I've had friends who played Baldur's Gate 3 for over 200 hours and still discovered entirely new dialogue trees and hidden locations on their fourth playthrough. That's the magic Avowed is chasing. When content becomes genuinely missable, two powerful things happen simultaneously. First, your personal journey feels uniquely yours – you didn't just consume a product; you navigated a world that reacted to your presence. Second, communities start having real discussions. "Wait, you met WHO in that cave?" or "I completely missed that questline because I refused to trust that character early on." Those conversations breathe life into a game long after the credits roll.

But let me play devil's advocate for a moment. Is this approach universally appealing? Absolutely not, and I understand why. We're drowning in incredible games in 2026. Between massive RPGs, indie darlings, and live-service titles constantly demanding attention, who has the bandwidth to replay a 60-plus-hour experience multiple times? If you're someone with limited gaming time – maybe you're a parent, a busy professional, or just someone who likes to experience a complete story and move on – the idea of permanently locked content can feel downright disrespectful of your time.

Here's the balancing act Obsidian seems to be attempting, though. By making Avowed a hub-based experience rather than a true open world, they're inherently respecting players' time more than a game like Skyrim does. The scope is tighter, the pacing presumably more deliberate. You're not spending hours walking across empty landscapes. But within that focused structure, your choices still carry ripple effects. That companion you dismissed early on? They're gone, and their associated content goes with them. The faction you betrayed? Don't expect their questline to remain available out of convenience.

I'd break down the two distinct player perspectives like this:

😊 The Replayability Enthusiast: Loves that choices feel weighty, enjoys discovering new content on subsequent playthroughs, and values personalized narratives over completionism.
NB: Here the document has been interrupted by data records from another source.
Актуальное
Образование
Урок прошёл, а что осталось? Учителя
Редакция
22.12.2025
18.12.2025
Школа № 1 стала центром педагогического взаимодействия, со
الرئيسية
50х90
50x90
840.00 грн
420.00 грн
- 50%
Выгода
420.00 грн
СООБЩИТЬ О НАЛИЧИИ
😕 The Time-Constrained Gamer: Prefers experiencing most or all content in a single thorough playthrough, finds locked content frustrating, and sees gaming time as a precious resource.

Neither perspective is wrong! But I think Obsidian is betting that the long-term engagement and word-of-mouth generated by truly reactive design will outweigh the complaints from completionists. After all, Baldur's Gate 3 proved that audiences hunger for games that treat them like active participants in a story rather than tourists being guided through a theme park.

So where does that leave you and me as we prepare to dive into Avowed? I've realized I need to adjust my mindset. Instead of approaching the game with a checklist mentality, I'm going to embrace the idea that my first playthrough is MY story – incomplete, imperfect, and shaped by my gut instincts. If a questline closes off because I made a tough call, that's not content I "lost." That's a consequence I authored. And honestly? That's so much more exciting to me than another RPG that bends over backward to make sure nobody ever misses anything.

What about you? Are you ready to let go of the completionist urge and see where the Living Lands actually take you, or does the thought of missable content still make you uneasy?